Heather had no thought of publishing the story until she was working on her final draft. Through all the preliminary drafts she wrote for herself, to heal her anger and broken heart, to understand and make sense of the life she shared with her sister Pam, who survived over twenty years after being diagnosed with cystic fibrosis, or “sixtyfive roses” as it sounded to her preschool ears. Reading the account in Heather's blog post of the process of writing all those drafts to get to her final, polished purpose and product, I’m reminded of a set of Russian Matryoshka nesting dolls, with a twist. The smallest doll in the center of this set is neither small (the book fills 436 pages) nor painted. It’s solid gold. To get to the golden doll, Heather had to write through all those layers of painted wooden ones, without even knowing the golden one might be there.
I read Sixtyfive Rose once for the story, and I keep going back to study the structure, how she used detail to move the story along, and other elements that make it so successful at achieving consistent five-star ratings in reviews. I’ve posted my own review on Amazon with more detail , and hope it helps you decide to read the book for your own growth as a writer and a person.
Heather’s post goes beyond the book to address the writing process, and I encourage you to read it. While you’re at the Women’s Memoirs site, you may notice that the blog post was a preview for one of the monthly Author Interviews Matilda Butler and Kendra Bonet conduct via live conference calls.
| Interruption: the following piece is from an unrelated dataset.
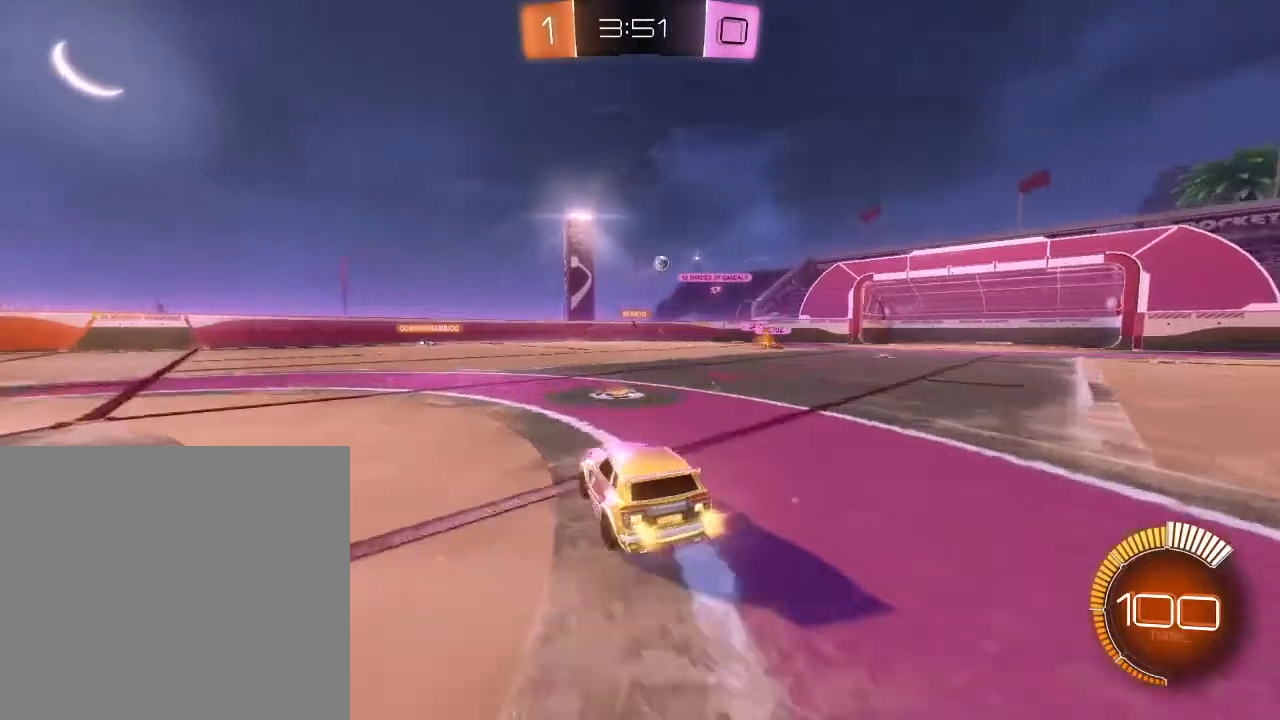
{"buttons": ["R2"], "left_stick": "center", "right_stick": "center", "events": [[500, "left_stick", "center"]]}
They record these calls so people who are unable to join the call can listen later online. I encourage you to take the time to listen to their interview with Heather. It will be an hour well-spent.
Matilda and Kendra conduct Auther Interviews each month, and they are always worth a listen, so I encourage you to join their mailing list and tune in. If you can’t join the call live, they e-mail the link when the call is posted on the website.
Write now: try the writing prompt Heather shared at the end of her post to help as you write through the layers of your experience.